Consent to the Sale of the Partnership's Properties: proposal to authorize the General Partner to sell all of the Partnership's properties at such prices set forth in the May 15, 2003 Consent Statement and upon such terms as the General Partner shall determine. Approval of a sale of the Partnership's properties will also be deemed a consent to the termination and dissolution of the Partnership.

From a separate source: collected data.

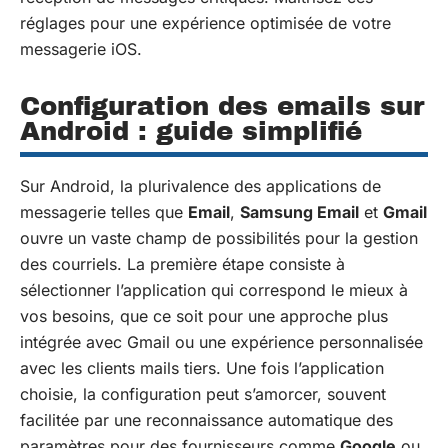
réglages pour une expérience optimisée de votre
messagerie iOS.
Configuration des emails sur
Android : guide simplifié
Sur Android, la plurivalence des applications de
messagerie telles que
Email
,
Samsung Email
et
Gmail
ouvre un vaste champ de possibilités pour la gestion
des courriels. La première étape consiste à
sélectionner l’application qui correspond le mieux à
vos besoins, que ce soit pour une approche plus
intégrée avec Gmail ou une expérience personnalisée
avec les clients mails tiers. Une fois l’application
choisie, la configuration peut s’amorcer, souvent
facilitée par une reconnaissance automatique des
paramètres pour des fournisseurs comme
Google
ou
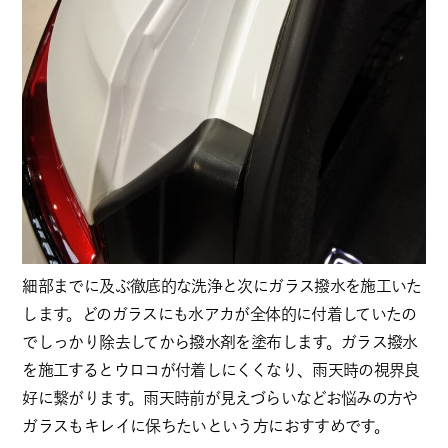
細部までに及ぶ徹底的な洗浄と次にガラス撥水を施工いた
します。どのガラスにも水アカが全体的に付着していたの
でしっかり除去してから撥水剤を塗布します。ガラス撥水
を施工するとウロコが付着しにくくなり、雨天時の視界良
好に繋がります。雨天時前が見えづらいなどお悩みの方や
ガラスもキレイに保ちたいという方におすすめです。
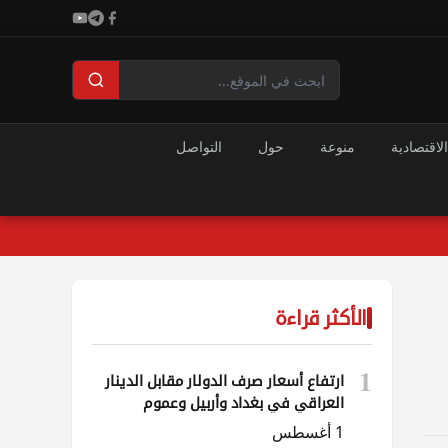
الاقتصادية
منوعة
حول
التواصل
الأكثر قراءة
1
ارتفاع أسعار صرف الدولار مقابل الدينار
العراقي في بغداد وأربيل وعموم
المحافظات
1 أغسطس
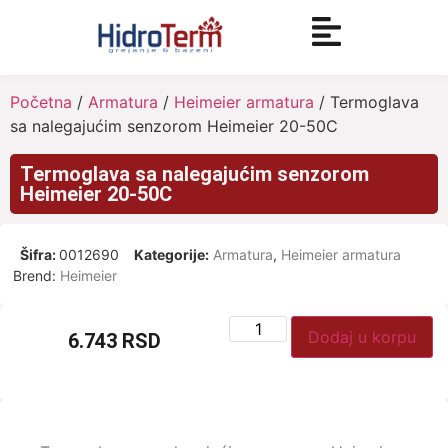
Početna
/
Armatura
/
Heimeier armatura
/ Termoglava
sa nalegajućim senzorom Heimeier 20-50C
Termoglava sa nalegajućim senzorom
Heimeier 20-50C
Šifra:
0012690
Kategorije:
Armatura
,
Heimeier armatura
Brend:
Heimeier
Dodaj u korpu
6.743
RSD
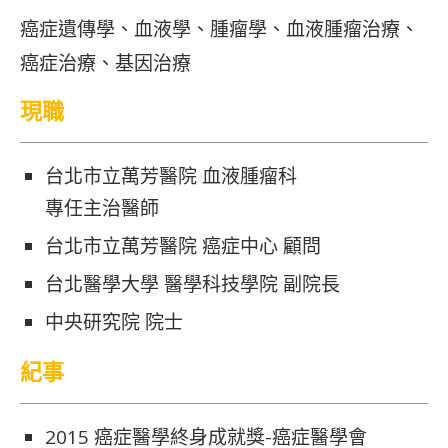
癌症遺傳學、血液學、腫瘤學、血液腫瘤治療、
癌症治療、基因治療
現職
台北市立萬芳醫院 血液腫瘤科
專任主治醫師
台北市立萬芳醫院 癌症中心 顧問
台北醫學大學 醫學科技學院 副院長
中央研究院 院士
紀事
2015 癌症醫學終身成就獎-癌症醫學會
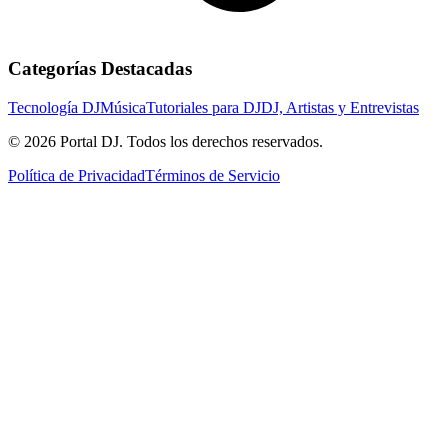
Categorías Destacadas
Tecnología DJ
Música
Tutoriales para DJ
DJ, Artistas y Entrevistas
© 2026 Portal DJ. Todos los derechos reservados.
Política de Privacidad
Términos de Servicio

FOR [  ] AGAINST [  ] ABSTAIN [  ]

_______________________________ _______________________________
Signature of Unit Holder Date:
_______________________________
Print Name
[LABEL]
_______________________________ _______________________________
Signature of Unit Holder, if held jointly Date:
_______________________________
Print Name

 

PLEASE SIGN EXACTLY AS YOUR NAME APPEARS ON THE ABOVE LABEL REPRESENTING YOUR LIMITED PARTNERSHIP INTEREST. WHEN SUCH INTEREST(S) ARE HELD BY JOINT TENANTS, BOTH SHOULD SIGN. WHEN SIGNING AS AN ATTORNEY, EXECUTOR, ADMINISTRATOR, TRUSTEE OR GUARDIAN, PLEASE GIVE FULL TITLE OF SUCH. IF A CORPORATION, PLEASE HAVE SIGNED IN FULL CORPORATE NAME BY THE PRESIDENT OR OTHER AUTHORIZED OFFICER. IF A PARTNERSHIP, PLEASE HAVE SIGNED IN THE PARTNERSHIP'S NAME BY AN AUTHORIZED PERSON.